If you remember, I wrote a post last week that looked at the relative spreads between dollar and euro-denominated funding curves. I presented this chart in that post:
Fast-forward a week, and here’s an update that spans from May 6 to May 14, again using data from the FT:
We should note several things from this update:
- First, spreads between dollar and euro funding curves have only compressed – not widened.
- Second, the spread between overnight dollar Libor and euro Libor is now negative. So in other words, this point plus my first one highlight that dollar funding needs have only grown – not shrunk.
- Third, on May 11, there was a dramatic spike in the spread for overnight euro Libor versus overnight dollar Libor, then it went back to being negative. So my question is this: was there a bank run? The only reason (in my mind, anyway) we would see a spike like that was if depositors were running to the banks to pull their euros out en masse.
- Fourth, overnight dollar Libor is trading above Fed funds. It makes me inclined to believe we’ll see effective Fed funds over 25bps soon – outside of the Fed’s range.
I also put these charts together that show how rates have moved from two perspectives: the first shows how these rates all moved through time while the second shows how the yield curve has changed through time. The first pair of charts is for dollar Libor and the second pair is for euro Libor.
The last two charts of euro Libor show that overnight Libor spiked pretty intensely for one day. I went back to May 11th to get a sense of the newsflow, and here’s what I found:
FRANKFURT, May 11 (Reuters) – Deutsche Bank (DBKGn.DE) said European banks could face losses of between 50 billion euros ($63.5 billion) and 75 billion if the debt crisis in Greece continues to escalate and banks are forced to take a “haircut” on Greek sovereign debt.
So Deutsche sees writedowns and haircuts. Shocking. Then there was this from Moody’s:
Moody’s in a “special comment,” called the sovereign debt crisis “unprecedented.” European Union finance ministers agreed to an emergency loan package on Monday that with IMF support could reach 750 billion euros ($1 trillion) to prevent a sovereign debt crisis spreading through the euro zone.
“Contagion has spread from Greece — historically a weaker credit in the context of the euro zone — to sovereigns with stronger credit metrics like Portugal, Ireland and Spain,” Moody’s said.

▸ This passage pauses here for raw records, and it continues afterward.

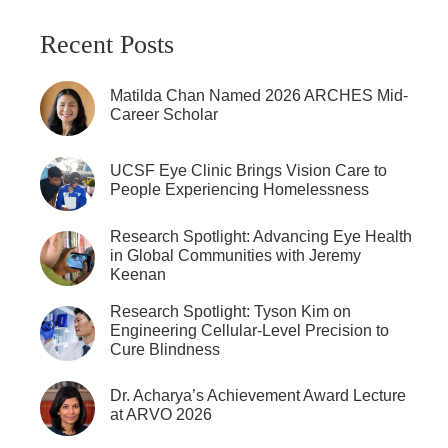
Recent Posts
Matilda Chan Named 2026 ARCHES Mid-
Career Scholar
UCSF Eye Clinic Brings Vision Care to
People Experiencing Homelessness
Research Spotlight: Advancing Eye Health
in Global Communities with Jeremy
Keenan
Research Spotlight: Tyson Kim on
Engineering Cellular-Level Precision to
Cure Blindness
Dr. Acharya’s Achievement Award Lecture
at ARVO 2026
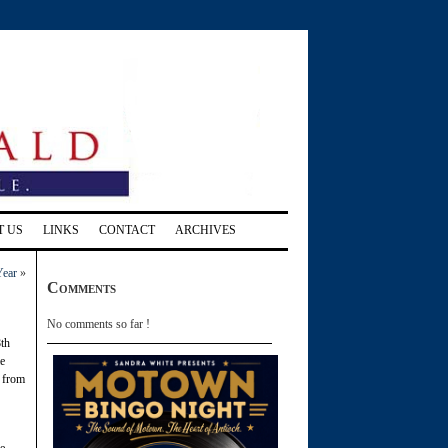
T US
LINKS
CONTACT
ARCHIVES
Year
»
Comments
No comments so far !
8th
me
n from
he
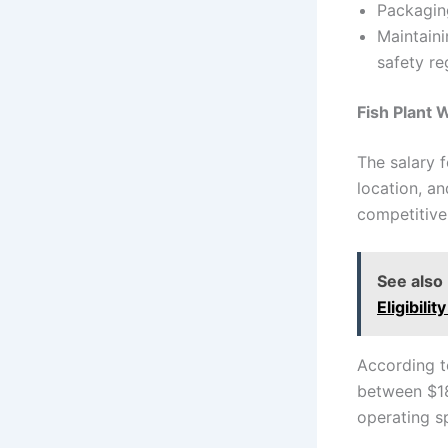
Packaging
Maintaini
safety re
Fish Plant 
The salary 
location, a
competitive
See also
Eligibilit
According t
between $18
operating s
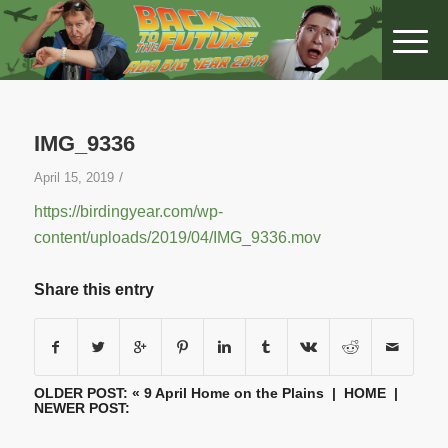
IMG_9336
/
April 15, 2019
https://birdingyear.com/wp-
content/uploads/2019/04/IMG_9336.mov
Share this entry
OLDER POST: «
9 April Home on the Plains
|
HOME
|
NEWER POST:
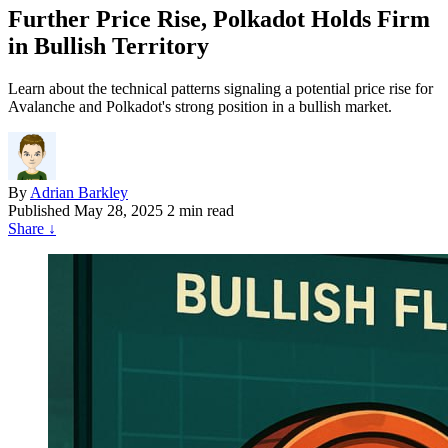
Further Price Rise, Polkadot Holds Firm
in Bullish Territory
Learn about the technical patterns signaling a potential price rise for
Avalanche and Polkadot's strong position in a bullish market.
By
Adrian Barkley
Published
May 28, 2025
2 min read
Share
↓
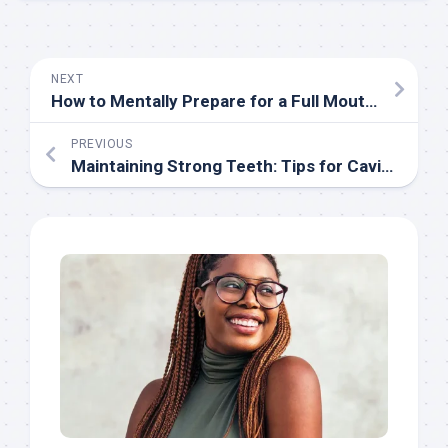
NEXT
How to Mentally Prepare for a Full Mouth Reconstruction
PREVIOUS
Maintaining Strong Teeth: Tips for Cavity Prevention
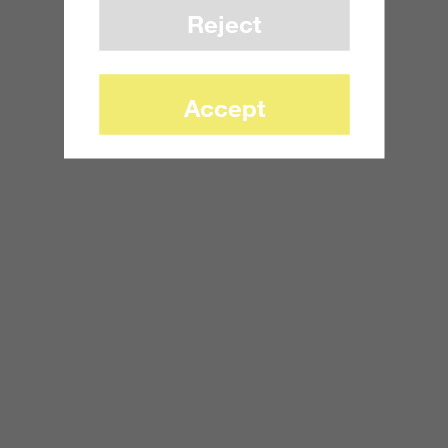
Reject
Accept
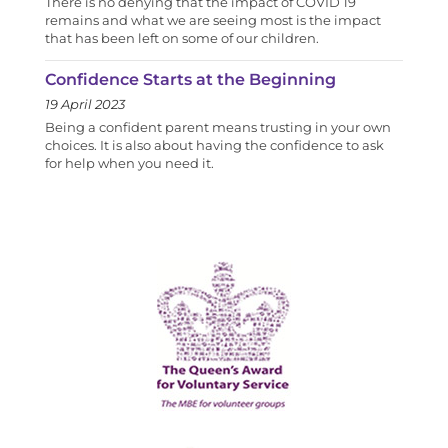
There is no denying that the impact of COVID 19
remains and what we are seeing most is the impact
that has been left on some of our children.
Confidence Starts at the Beginning
19 April 2023
Being a confident parent means trusting in your own
choices. It is also about having the confidence to ask
for help when you need it.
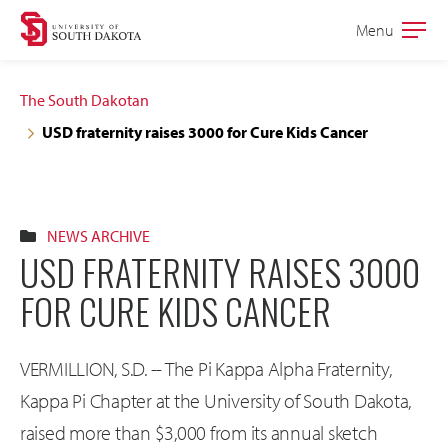
Skip
Skip
Menu
Open
to
to
the
main
main
main
The South Dakotan
site
content
USD fraternity raises 3000 for Cure Kids Cancer
navigation
NEWS ARCHIVE
USD FRATERNITY RAISES 3000
FOR CURE KIDS CANCER
VERMILLION, S.D. -- The Pi Kappa Alpha Fraternity,
Kappa Pi Chapter at the University of South Dakota,
raised more than $3,000 from its annual sketch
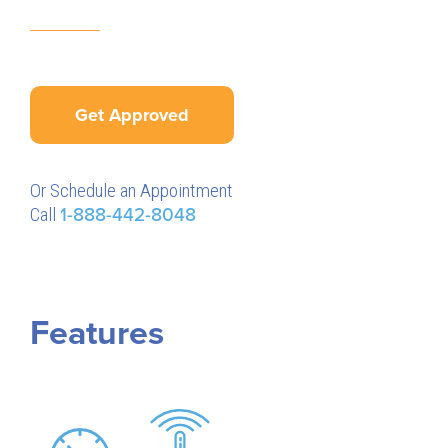
Get Approved
Or Schedule an Appointment
Call
1-888-442-8048
Features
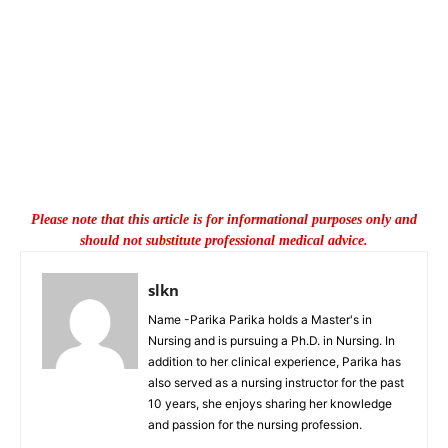
Please note that this article is for informational purposes only and
should not substitute professional medical advice.
slkn
Name -Parika Parika holds a Master's in
Nursing and is pursuing a Ph.D. in Nursing. In
addition to her clinical experience, Parika has
also served as a nursing instructor for the past
10 years, she enjoys sharing her knowledge
and passion for the nursing profession.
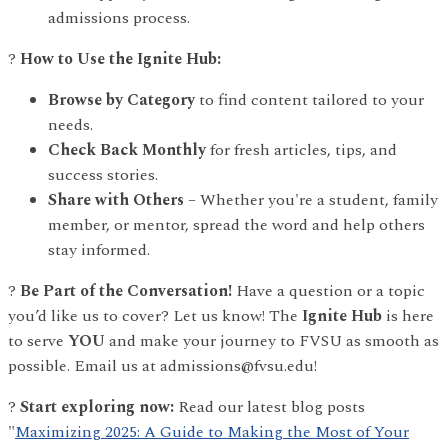
admissions process.
?
How to Use the Ignite Hub:
Browse by Category
to find content tailored to your
needs.
Check Back Monthly
for fresh articles, tips, and
success stories.
Share with Others
– Whether you're a student, family
member, or mentor, spread the word and help others
stay informed.
?
Be Part of the Conversation!
Have a question or a topic
you’d like us to cover? Let us know! The
Ignite Hub
is here
to serve
YOU
and make your journey to FVSU as smooth as
possible. Email us at admissions@fvsu.edu!
?
Start exploring now:
Read our latest blog posts
"
Maximizing 2025: A Guide to Making the Most of Your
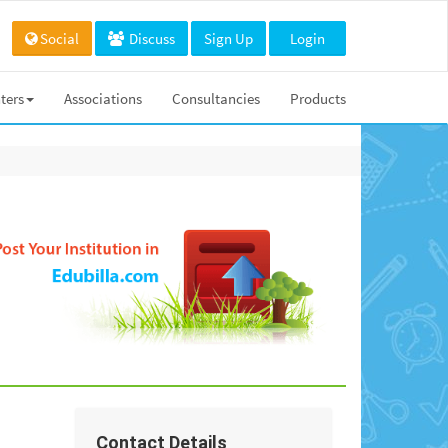
Social
Discuss
Sign Up
Login
ters
Associations
Consultancies
Products
Contact Details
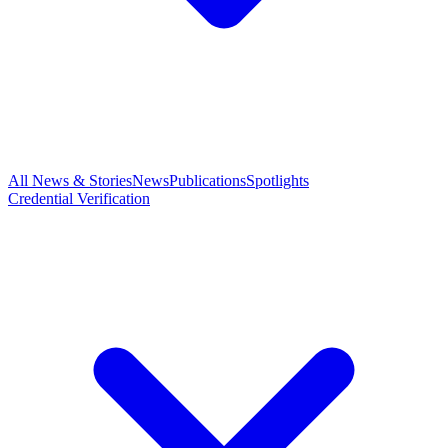
All News & Stories
News
Publications
Spotlights
Credential Verification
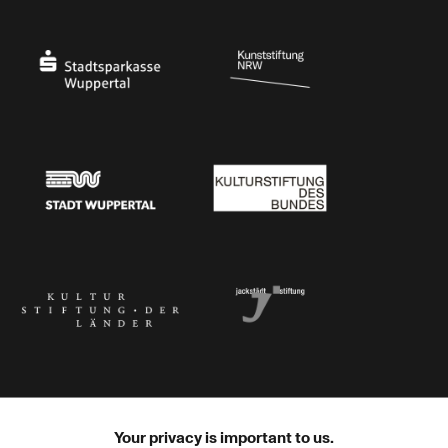
Ministry of Culture and Science of North Rhine-Westphalia
Federal Government Commissioner for Culture 
Stadtsparkasse Wuppertal
Kunststiftung NRW
Stadt Wuppertal
Kulturstiftung des Bundes
Kulturstiftung der Länder
Dr. Werner Jackstädt Stiftung
Your privacy is important to us.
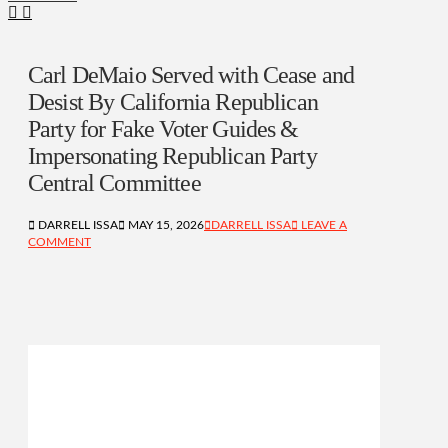
Carl DeMaio Served with Cease and
Desist By California Republican
Party for Fake Voter Guides &
Impersonating Republican Party
Central Committee
DARRELL ISSA
MAY 15, 2026
DARRELL ISSA
LEAVE A
COMMENT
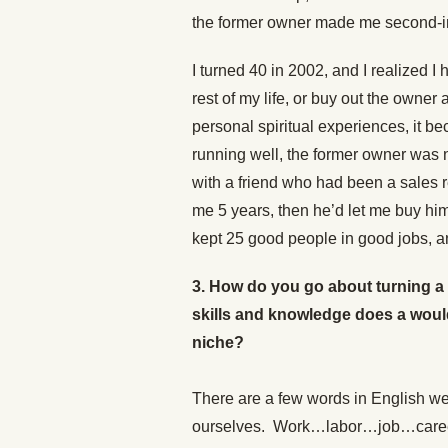
the former owner made me second-in
I turned 40 in 2002, and I realized 
rest of my life, or buy out the owne
personal spiritual experiences, it b
running well, the former owner was 
with a friend who had been a sales 
me 5 years, then he’d let me buy hi
kept 25 good people in good jobs, an
3. How do you go about turning a
skills and knowledge does a woul
niche?
There are a few words in English we
ourselves. Work…labor…job…career…v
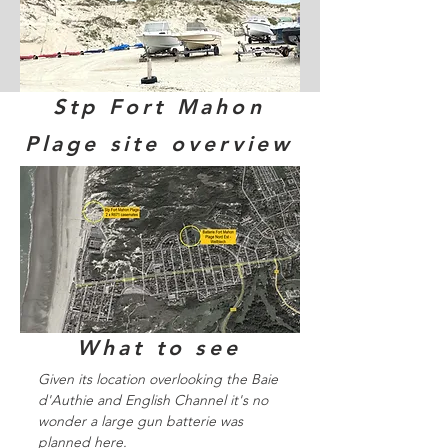
Stp Fort Mahon
Plage site overview
What to see
Given its location overlooking the Baie
d'Authie and English Channel it's no
wonder a large gun batterie was
planned here.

That would’ve moved the market for Greek debt as the last few remaining Greek debt holders – like those who fought under Colonel Custer to the bitter end at Little Big Horn – would’ve been forced to capitulate and have their butts handed to them. Literally.
Finally, there was this:
BRUSSELS/PARIS, May 11 (Reuters) – Franco-Belgian financial services group Dexia SA (DEXI.BR) reported a higher than expected first-quarter net profit, boosted by a one-off capital gain, and revealed its exposure to Greece.
The company, kept afloat by a bailout and state guarantees in late 2008, said in a statement on Tuesday its exposure to Greek sovereign debt was 3.7 billion euros ($4.7 billion), with little to no exposure to Greek banking, local authorities and corporates.
It added its insurance companies had exposure to a further 1.2 billion euros of Greek sovereign debt, but this was less of an issue for Dexia itself.
Dexia had a 19 billion euro exposure to sovereign bonds at the end of 2009, of which 18 billion euros rated AA or below. It did not give a breakdown per country.
Now, I don’t know much about Dexia, but that sounds like a lot of sovereign debt rated AA or below for one firm to carry. And of that $18bn, almost $5bn is in Greece. But whether they experienced a run or not on the back of this release is unclear. They have a sizable balance sheet at €588bn, so if they got wobbly, it would matter.
Needless to say, Libor funding data is something that bears watching for the short to intermediate term.